A filiação à tradição black do Rio fica mais evidente em "Chapando no groove" (Tuto Ferraz/ Fernanda Abreu). Letra e música cruzam a cultura hip hop e a cultura surf. Tuto toca bateria na faixa. Ela tem também a presença de Limande num dueto com Decco — e o detalhe luxuoso da participação de Fernanda Abreu nos backing vocals.  

"Paraíso do sul" (Felipe Limande/ Daniel Novato/ William Magalhães) se desloca para o litoral, em sua louvação ao mar, às ondas, aos luaus, à Iemanjá, à sensualidade e ao romantismo temperados com maresia. Novamente, Limande comparece com um rap.

Se o Rio é o solo de "Neo", "Povo preto" (Gabriel Moura/ Mu Chebabi) não deixa dúvidas sobre que Rio é esse. Uma cidade negra, que vem tomando tudo como no fade in que abre a música e como nos versos iniciais: "Vem do morro/ Pra avenida desfilar". Uma afirmação viva, alegre e dançante da ancestralidade, que olha pra tradição e pro (afro)futuro. 
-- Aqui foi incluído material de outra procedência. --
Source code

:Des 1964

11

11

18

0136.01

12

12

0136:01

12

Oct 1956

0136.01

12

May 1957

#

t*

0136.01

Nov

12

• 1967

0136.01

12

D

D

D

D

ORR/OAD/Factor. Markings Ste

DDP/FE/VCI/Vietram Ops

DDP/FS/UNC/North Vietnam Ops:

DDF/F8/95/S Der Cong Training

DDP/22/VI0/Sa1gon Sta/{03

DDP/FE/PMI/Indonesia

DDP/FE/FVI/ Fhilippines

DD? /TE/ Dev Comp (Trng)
Por fim, "Uma canção" (Vicente Pinheiro) celebra a própria canção, esse encontro de melodia e letra. "Uma canção alegra o coração/ Faz bonita a nossa vida/ Na garganta de um cantor/ Ou no grito da torcida", dizem os versos. Com ares de Hyldon, ela nos leva lentamente para os instantes finais do baile, para que fique na memória e no assovio no caminho de volta pra casa, pra vida — a cada dia nova, neo.